Usance refers to the utilization of economic goods to satisfy needs. In manufacturing, "usance" means "inputs." It is used in "usance bills." This terminology is used in banks in India, when dealing with forex.

In medieval banking, "usance" denoted the period of time, set by custom, before a bill of exchange could be redeemed at its destination.

In today's financial world, the term usance denotes the period of time between the date of the bill and the payment of the bill, which is allowed by law. Usance differs from country to country. Some countries may have a usance period of as little as 2 weeks, while some others may have a usance period of up to 2 months. Usance usually applies to items or goods purchased on credit.

Usance may also mean the interest that will be charged on the person who has borrowed some amount of money.
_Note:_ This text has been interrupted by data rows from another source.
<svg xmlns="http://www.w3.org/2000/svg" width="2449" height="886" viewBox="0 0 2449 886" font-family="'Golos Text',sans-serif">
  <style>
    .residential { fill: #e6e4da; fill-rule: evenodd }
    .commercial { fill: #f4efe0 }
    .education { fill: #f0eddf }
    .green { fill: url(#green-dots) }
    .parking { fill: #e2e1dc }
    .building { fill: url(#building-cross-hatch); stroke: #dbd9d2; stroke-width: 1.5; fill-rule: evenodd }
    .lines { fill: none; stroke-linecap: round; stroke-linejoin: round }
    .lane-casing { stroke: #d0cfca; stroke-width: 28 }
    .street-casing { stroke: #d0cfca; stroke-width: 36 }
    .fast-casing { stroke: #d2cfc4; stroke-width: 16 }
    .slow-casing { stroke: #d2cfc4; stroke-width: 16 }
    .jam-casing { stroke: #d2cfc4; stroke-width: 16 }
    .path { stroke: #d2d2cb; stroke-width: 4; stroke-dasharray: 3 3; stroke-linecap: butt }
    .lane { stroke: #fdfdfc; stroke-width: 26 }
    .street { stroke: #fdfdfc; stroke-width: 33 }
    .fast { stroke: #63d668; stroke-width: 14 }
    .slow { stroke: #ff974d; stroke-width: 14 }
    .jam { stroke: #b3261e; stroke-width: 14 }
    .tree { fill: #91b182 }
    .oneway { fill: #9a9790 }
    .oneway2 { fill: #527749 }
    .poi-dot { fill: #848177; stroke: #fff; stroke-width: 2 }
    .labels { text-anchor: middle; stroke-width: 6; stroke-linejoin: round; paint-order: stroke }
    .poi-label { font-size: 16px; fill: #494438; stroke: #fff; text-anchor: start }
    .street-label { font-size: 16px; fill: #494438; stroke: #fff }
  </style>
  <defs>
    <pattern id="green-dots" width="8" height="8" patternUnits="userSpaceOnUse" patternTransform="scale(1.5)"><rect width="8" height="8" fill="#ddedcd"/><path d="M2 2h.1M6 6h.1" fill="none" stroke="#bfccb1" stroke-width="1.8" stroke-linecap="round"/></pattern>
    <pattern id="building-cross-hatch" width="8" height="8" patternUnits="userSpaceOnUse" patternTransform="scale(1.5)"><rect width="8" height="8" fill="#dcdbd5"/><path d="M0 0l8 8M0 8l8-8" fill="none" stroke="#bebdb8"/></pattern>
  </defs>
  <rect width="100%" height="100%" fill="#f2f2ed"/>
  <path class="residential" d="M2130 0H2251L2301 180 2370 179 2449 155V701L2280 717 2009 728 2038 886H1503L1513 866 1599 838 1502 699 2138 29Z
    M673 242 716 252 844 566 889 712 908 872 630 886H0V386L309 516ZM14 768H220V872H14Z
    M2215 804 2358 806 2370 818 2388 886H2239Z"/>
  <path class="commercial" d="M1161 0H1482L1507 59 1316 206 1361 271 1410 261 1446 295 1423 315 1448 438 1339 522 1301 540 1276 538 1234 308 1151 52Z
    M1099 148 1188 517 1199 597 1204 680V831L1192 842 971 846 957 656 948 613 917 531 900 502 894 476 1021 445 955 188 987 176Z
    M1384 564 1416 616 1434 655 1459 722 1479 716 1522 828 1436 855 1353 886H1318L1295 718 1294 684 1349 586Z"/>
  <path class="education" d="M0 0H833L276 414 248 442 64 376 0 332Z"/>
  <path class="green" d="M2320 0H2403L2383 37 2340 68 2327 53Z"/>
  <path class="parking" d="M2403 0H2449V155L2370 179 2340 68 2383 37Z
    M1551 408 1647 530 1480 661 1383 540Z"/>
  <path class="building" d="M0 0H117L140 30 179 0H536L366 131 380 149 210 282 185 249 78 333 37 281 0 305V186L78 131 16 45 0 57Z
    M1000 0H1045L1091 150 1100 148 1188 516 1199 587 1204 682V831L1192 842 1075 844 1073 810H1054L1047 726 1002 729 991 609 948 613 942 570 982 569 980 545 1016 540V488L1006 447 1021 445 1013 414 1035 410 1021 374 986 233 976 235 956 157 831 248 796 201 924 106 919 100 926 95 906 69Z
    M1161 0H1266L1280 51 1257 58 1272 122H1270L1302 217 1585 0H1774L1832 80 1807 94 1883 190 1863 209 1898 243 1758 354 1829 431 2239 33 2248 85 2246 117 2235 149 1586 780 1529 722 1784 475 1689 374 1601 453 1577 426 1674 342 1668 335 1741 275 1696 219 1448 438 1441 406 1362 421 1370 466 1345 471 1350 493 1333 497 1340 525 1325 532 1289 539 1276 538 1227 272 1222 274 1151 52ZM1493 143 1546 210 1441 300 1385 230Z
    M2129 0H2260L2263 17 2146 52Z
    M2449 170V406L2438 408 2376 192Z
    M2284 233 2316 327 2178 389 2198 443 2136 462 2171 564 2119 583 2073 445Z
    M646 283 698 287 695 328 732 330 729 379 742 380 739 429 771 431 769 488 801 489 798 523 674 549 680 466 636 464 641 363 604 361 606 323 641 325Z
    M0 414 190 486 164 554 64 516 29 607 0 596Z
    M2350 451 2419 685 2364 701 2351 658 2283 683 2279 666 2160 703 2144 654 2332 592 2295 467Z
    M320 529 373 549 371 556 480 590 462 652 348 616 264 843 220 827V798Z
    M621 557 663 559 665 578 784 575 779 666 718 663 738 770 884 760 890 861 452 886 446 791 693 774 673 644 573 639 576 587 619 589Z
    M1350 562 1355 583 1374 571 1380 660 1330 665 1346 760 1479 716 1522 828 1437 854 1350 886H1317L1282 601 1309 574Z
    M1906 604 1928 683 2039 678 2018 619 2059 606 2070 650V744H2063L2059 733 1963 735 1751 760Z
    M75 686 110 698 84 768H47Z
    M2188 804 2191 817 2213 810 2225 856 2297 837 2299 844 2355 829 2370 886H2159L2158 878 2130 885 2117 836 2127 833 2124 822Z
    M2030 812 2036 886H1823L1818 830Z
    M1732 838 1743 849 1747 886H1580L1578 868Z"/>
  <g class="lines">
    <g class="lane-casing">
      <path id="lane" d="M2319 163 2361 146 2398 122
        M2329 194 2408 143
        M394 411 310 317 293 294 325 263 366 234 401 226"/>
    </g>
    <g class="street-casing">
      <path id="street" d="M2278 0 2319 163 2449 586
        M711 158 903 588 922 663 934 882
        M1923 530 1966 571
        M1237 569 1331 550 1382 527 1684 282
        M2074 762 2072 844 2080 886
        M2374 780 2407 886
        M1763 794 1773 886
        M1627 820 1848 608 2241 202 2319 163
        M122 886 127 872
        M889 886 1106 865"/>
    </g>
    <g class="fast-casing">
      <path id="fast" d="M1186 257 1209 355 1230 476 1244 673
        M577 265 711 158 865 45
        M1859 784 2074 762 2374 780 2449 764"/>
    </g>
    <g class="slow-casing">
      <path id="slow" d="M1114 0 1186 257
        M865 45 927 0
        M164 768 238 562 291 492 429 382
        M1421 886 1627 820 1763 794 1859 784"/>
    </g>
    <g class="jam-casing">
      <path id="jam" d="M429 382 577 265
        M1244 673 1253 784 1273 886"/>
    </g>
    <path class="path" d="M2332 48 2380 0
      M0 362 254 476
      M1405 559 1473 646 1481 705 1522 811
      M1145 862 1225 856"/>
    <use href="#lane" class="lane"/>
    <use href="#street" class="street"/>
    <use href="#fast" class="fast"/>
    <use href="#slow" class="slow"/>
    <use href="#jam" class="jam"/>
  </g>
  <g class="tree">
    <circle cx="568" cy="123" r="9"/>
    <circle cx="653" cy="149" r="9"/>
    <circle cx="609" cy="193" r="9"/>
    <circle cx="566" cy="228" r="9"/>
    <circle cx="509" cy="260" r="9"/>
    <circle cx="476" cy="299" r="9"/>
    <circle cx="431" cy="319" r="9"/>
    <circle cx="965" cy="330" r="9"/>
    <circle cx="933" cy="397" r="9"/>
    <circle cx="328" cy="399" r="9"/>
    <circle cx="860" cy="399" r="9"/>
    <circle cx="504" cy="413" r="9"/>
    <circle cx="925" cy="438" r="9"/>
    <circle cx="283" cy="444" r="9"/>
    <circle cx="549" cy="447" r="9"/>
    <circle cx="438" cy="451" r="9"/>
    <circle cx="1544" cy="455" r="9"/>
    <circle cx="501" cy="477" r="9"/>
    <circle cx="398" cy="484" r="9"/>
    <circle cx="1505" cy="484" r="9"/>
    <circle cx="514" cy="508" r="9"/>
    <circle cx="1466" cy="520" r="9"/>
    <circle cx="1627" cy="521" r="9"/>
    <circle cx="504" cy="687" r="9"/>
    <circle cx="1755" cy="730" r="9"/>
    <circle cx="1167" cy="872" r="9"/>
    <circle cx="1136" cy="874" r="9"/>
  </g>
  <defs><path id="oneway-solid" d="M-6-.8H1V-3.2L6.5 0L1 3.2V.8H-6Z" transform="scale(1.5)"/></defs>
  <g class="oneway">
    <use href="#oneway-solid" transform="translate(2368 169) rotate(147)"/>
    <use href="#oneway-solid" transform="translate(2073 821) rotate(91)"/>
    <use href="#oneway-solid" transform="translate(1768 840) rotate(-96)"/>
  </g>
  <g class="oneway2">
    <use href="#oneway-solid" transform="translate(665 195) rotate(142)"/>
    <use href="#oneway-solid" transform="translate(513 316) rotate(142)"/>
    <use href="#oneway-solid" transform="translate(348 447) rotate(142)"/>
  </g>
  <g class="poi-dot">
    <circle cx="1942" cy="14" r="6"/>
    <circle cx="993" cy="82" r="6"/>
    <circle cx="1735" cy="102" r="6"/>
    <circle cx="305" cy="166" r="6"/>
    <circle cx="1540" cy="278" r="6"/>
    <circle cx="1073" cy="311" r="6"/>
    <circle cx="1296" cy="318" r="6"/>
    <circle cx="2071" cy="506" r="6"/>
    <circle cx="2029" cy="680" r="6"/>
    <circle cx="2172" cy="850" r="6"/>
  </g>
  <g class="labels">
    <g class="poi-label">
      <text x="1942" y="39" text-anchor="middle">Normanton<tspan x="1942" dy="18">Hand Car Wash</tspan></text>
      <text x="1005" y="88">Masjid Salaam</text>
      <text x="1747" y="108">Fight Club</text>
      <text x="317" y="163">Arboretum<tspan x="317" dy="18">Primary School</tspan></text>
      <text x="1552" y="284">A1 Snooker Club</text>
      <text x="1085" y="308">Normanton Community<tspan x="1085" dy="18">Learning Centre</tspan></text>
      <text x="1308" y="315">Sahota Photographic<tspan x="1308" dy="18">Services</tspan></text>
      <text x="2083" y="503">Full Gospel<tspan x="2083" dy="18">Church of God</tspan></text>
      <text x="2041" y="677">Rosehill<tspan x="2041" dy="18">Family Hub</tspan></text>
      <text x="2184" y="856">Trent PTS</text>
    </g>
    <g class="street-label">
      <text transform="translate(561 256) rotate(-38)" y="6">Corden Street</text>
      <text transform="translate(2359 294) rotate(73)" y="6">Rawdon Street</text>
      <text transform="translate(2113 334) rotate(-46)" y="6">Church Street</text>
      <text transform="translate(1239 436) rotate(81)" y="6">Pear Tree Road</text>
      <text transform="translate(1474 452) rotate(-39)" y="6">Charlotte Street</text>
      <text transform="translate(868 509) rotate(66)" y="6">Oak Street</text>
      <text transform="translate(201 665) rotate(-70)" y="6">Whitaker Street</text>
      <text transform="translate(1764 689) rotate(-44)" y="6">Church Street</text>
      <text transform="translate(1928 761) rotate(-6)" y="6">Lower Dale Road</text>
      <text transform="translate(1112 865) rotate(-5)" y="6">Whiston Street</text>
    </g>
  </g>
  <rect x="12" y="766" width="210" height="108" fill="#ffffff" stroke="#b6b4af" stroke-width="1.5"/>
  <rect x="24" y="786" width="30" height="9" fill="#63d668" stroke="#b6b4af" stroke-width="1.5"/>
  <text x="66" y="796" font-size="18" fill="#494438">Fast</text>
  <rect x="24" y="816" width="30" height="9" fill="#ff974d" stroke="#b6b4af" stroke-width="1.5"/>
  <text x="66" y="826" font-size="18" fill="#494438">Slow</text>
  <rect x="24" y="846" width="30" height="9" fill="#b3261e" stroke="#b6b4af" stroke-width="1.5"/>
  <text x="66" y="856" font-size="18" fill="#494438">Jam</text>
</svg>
Thus, usance here means the profits earned from the lending of principal.

Usance as a bill of exchange

One of the major uses of Usance Bills is Drafts are used in arrangements where deferred payments are used. In such a case, the payment is made on a particular date in the future, which is determined in the future according to the letter of credit. The date of maturity, when the payment needs to be made may be at a date.

 After the person accepting the draft accepts the draft.
 At a specific pre-determined date in the future.

In some case, when there is no particular fixed date, the acceptor may refuse to accept the draft, thus extending the date of maturity.